One example of how far we have fallen on this score came to public attention yesterday October 22, 2011 in the Washington Post when it became clear that our once unchallenged moral authority has fallen apace with our military set backs, and economic woes.

When the UK-based firm Hermitage Management Capital became embroiled in a charge of tax fraud and evasion in Russia, they hired Russian attorney Sergie Magnitzky to represent them. During Magnitsky's investigation he uncovered evidence that absolved the UK firm from guilt of tax evasion, and revealed, in fact, that Hermitage MC was the victim of fraud perpetrated by powerful Russian financial institutions. During the long litigation period Magnitsky was himself charged with colluding with Hermitage and arrested on trumped up charges. He was incarcerated in the infamous Butyrka prison in Moscow where he appears to have been pressured to abandon and recant the case he had developed. He refused. During his incarceration, he fell ill. Medical attention was limited, and as he continued to resist recanting his positions, he was moved to increasingly harsh confinement conditions where his affliction worsened and eventually died of his ailment. A Russian court ruled his death the result of purposeful negligence and the doctors who treated him and prison official were tried and punished with prison terms.
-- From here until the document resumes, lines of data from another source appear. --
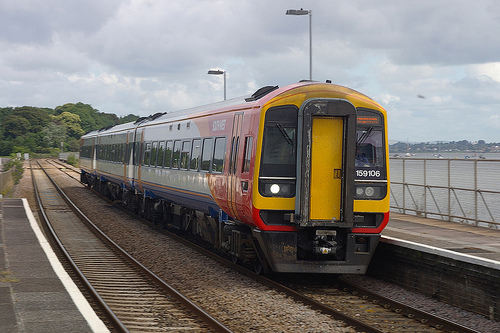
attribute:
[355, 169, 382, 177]
numbers — white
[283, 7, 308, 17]
light — off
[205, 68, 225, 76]
light — off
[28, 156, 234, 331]
track — empty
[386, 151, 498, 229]
water — calm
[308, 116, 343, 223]
door — yellow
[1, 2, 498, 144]
clouds — gray, large, white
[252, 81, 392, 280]
train front — yellow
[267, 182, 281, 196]
light — white, circlular, illuminated, round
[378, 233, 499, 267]
line — white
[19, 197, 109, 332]
line — white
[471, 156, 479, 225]
pole — metal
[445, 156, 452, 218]
pole — metal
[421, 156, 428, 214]
pole — metal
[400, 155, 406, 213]
pole — metal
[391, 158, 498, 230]
fence — chain link, silver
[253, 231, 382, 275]
plate — black, metal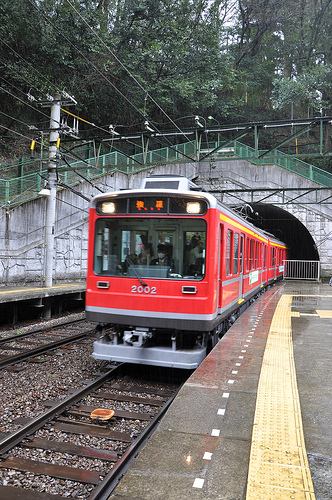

The UK based Economist magazine reporting on this story called his case an example of torture. Other exposes followed and "the Magnitsky case" soon became a cause celebre in the UK and on the Continent.

After Magnitsky’s death the case received further wide publicity in the UK and Europe, where eventually the EU Parliament voted for the banning of entry into the EU of sixty Russian officials who were deemed responsible for the brave attorney’s death. The Canadian Parliament followed suit, resolving to deny visas and to freeze Canadian assets of this group of Russian individuals. Here in the US, Senator John McCain co-sponsored the Justice for Sergei Magnitsky Act in October 2010, which would forbid entry into the US of the sixty individuals named in court documents. Recently, it was revealed (see October 22, Washington Post) that the Obama Administration put into effect the legislation and added these sixty people to our “banned for entry” list.

The Russian response remained muted as the statutes voted on in both the European and Canadian parliaments went into effect, but when the US chimed in, they attacked us viciously. The Russian foreign minister Alexander Lukashevich lashed out in what the Washington Post called “ unusually strong terms: stating: “Such (US) moralizing-calls appear especially cynical against the background of the practical legalization of torture in the US, special prisons, kidnapping, and mistreatment of terrorism suspects, the indefinite detention of prisoners in Guantanamo, and uninvestigated murders of civilians in Iraq and Afghanistan.”

And so is this is the world-view of the USA, after the GW Bush-Obama administrations? Is this what is said sotto voce and behind our backs? I fear it is how we are perceived around the world today. When we speak out on moral issues that need and deserve our support, will we be ignored in the future? Such an outcome is both sad, unsettling, and unfortunate for us, as a sign of our decline, and a loss of moral leadership for the world as a whole.